Task to carry out: If a line in the data has the string "version", please show it.

Task input:
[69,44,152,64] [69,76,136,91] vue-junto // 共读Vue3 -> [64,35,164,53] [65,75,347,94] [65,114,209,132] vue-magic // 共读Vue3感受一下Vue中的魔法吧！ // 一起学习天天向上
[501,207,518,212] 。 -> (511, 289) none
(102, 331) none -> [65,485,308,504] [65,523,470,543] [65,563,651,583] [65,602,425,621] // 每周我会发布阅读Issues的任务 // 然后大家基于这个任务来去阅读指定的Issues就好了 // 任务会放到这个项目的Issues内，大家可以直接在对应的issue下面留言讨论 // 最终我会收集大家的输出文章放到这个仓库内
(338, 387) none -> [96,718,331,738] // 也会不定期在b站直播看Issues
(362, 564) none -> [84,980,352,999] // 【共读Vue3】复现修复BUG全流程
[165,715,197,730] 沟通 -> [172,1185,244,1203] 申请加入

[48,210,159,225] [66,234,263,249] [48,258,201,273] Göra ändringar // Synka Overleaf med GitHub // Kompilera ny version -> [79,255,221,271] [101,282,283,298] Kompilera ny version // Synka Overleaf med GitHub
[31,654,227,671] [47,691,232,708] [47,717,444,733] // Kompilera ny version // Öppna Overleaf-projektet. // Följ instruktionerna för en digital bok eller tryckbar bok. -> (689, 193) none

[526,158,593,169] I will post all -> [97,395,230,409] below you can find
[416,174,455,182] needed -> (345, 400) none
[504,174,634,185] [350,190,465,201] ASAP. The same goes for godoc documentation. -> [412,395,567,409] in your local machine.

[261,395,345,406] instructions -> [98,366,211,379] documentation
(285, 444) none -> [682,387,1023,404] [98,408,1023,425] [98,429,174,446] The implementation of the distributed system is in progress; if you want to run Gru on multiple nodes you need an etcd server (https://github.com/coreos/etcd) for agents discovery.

Solved exercise:
[48,210,159,225] [66,234,263,249] [48,258,201,273] Göra ändringar // Synka Overleaf med GitHub // Kompilera ny version -> [79,255,221,271] [101,282,283,298] Kompilera ny version // Synka Overleaf med GitHub
[31,654,227,671] [47,691,232,708] [47,717,444,733] // Kompilera ny version // Öppna Overleaf-projektet. // Följ instruktionerna för en digital bok eller tryckbar bok. -> (689, 193) none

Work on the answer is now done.